> **COMPITO**
Prosegui l'articolo su Siena e il Monte dei Paschi partendo subito dopo l'ultima frase riportata.
### TESTO DEL DOCUMENTO ###
L’albero e Sallustio, simboli solitari di Siena sempre più lontana dal Monte
A Rocca Salimbeni il piazzale deserto. Il sindaco De Mossi: resti il legame
Giulia Maestrini
SIENA Davanti a Rocca Salimbeni, il grande abete allestito come ogni anno dalla banca e la statua di Sallustio Bandini sembrano osservare, imperterriti, lo shopping natalizio che scorre. Sono loro i testimoni immutabili di questa nuova fase del Monte dei Paschi che pare distante dalla vita della città come forse non era mai stata. Sarà anche per colpa della pandemia: il Cda si fa da remoto, niente auto blu parcheggiate sotto la Rocca con gli autisti in attesa, le filiali coi battenti chiusi in cui si entra solo su appuntamento, nessun capannello dei pensionati agli angoli della piazza a interrogarsi su cosa accadrà a Babbo Monte. Sarà, forse, anche per la desenizzazione che da tempo è sancita e irreversibile: nel nuovo management non c’è un volto senese, i vertici non hanno più casa in centro, non incontrano la gente a passeggio. Sarà, infine, per la stanchezza o — come dice qualcuno — «per la voglia di dimenticare ciò che è crollato, come se smettendo di parlarne non fosse mai successo».
### DATI IN INGRESSO ###
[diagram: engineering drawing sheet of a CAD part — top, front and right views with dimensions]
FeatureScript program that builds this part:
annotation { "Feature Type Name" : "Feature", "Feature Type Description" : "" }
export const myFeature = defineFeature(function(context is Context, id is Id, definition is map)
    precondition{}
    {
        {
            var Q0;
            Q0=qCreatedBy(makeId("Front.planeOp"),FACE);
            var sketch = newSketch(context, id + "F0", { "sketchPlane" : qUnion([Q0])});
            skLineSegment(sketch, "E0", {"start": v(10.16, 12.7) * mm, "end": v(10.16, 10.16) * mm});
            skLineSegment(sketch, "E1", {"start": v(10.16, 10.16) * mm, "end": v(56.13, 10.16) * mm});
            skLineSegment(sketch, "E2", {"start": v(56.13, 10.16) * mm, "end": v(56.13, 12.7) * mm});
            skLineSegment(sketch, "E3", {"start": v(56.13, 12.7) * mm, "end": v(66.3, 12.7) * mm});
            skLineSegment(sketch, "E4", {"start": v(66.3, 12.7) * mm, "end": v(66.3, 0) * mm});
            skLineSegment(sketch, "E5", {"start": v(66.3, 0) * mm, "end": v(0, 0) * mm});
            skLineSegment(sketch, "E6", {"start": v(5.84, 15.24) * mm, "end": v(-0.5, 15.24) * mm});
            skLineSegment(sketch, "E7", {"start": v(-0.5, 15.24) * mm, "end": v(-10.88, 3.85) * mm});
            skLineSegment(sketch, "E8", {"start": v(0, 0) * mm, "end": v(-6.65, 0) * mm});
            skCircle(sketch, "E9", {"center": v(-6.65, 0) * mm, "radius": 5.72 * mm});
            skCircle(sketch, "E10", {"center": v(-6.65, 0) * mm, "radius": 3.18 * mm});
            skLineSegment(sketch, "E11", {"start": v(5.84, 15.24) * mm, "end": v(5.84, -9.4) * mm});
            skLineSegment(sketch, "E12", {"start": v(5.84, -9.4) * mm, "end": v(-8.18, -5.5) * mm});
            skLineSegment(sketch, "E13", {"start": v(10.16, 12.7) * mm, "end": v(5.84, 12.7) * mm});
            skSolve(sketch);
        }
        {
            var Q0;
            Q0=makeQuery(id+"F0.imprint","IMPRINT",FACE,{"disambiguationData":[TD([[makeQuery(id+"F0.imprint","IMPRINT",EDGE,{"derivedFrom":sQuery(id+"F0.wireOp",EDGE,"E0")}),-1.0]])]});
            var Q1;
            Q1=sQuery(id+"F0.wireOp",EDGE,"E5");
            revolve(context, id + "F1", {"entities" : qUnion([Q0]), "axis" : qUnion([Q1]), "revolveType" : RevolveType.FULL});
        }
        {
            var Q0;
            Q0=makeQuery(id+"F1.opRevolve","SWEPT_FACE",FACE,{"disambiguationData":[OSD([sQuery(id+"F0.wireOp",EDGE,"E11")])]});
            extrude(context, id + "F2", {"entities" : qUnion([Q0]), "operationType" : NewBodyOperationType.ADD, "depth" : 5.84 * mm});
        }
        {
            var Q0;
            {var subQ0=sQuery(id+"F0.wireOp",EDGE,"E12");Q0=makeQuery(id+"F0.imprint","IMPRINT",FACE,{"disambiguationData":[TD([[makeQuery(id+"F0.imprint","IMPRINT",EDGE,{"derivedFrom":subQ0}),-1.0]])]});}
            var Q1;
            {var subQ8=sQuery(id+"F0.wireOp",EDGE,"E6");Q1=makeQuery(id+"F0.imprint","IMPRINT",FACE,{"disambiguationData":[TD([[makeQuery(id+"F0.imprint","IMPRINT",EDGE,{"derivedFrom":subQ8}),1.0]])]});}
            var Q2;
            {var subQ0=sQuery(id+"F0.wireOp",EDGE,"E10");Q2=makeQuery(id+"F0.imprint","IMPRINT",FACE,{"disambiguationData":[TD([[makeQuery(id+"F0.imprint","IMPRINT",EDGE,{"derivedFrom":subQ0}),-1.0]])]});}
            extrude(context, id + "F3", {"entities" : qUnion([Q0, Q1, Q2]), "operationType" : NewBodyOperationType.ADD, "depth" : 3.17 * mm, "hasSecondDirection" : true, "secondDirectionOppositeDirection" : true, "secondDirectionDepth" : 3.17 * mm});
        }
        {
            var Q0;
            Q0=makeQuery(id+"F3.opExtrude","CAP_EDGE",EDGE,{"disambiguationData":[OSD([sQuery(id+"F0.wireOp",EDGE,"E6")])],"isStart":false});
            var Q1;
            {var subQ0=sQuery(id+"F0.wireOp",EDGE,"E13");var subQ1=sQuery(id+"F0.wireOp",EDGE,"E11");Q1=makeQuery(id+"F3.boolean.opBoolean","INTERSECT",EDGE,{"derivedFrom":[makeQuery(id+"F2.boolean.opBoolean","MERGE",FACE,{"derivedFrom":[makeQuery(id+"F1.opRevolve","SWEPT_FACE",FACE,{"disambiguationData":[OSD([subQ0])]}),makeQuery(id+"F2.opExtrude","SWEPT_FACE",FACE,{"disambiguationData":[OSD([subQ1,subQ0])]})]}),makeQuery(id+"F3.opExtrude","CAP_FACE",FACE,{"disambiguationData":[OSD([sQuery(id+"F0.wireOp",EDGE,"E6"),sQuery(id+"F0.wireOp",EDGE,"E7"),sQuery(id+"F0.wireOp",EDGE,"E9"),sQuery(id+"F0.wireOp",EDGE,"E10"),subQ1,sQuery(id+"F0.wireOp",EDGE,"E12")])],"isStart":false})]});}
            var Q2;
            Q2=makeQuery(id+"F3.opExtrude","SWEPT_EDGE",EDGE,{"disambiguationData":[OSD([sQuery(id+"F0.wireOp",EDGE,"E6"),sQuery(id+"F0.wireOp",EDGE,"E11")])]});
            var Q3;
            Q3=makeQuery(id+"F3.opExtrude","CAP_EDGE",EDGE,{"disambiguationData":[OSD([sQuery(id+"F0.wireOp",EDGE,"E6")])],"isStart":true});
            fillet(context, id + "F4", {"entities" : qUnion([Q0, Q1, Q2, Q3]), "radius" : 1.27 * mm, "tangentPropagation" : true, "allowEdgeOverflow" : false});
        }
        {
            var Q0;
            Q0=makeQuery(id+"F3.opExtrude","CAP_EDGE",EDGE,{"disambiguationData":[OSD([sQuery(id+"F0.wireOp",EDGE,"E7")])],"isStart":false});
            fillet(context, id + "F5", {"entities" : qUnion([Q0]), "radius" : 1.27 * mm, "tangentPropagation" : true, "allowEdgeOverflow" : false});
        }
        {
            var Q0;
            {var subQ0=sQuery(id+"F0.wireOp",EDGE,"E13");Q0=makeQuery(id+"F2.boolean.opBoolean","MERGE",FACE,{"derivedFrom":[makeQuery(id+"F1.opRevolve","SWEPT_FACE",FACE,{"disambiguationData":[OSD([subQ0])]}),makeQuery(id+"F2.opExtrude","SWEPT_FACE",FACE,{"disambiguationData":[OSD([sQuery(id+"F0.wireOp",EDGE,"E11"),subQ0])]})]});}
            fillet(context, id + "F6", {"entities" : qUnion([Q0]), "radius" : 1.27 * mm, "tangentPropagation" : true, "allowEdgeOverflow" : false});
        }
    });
###
> **RISPOSTA**
Di certo sembrano lontane anni luce le ore febbrili del dicembre 2016, quando il Monte correva contro il tempo per rastrellare un aumento di capitale da 5 miliardi: le filiali erano aperte fino a sera per gli obbligazionisti chiamati a convertire i loro bond in azioni, i senesi rispondevano (anche se non bastò) e in città non si parlava d’altro. Oggi, che pure il futuro è altrettanto incerto e la scure degli esuberi spaventa ancora, Siena appare come distratta. Disincantata. Forse rassegnata al fatto che le decisioni non vengano più prese qui, nemmeno fisicamente; che tutto accada altrove, che nessuna delle forze locali abbia voce in capitolo.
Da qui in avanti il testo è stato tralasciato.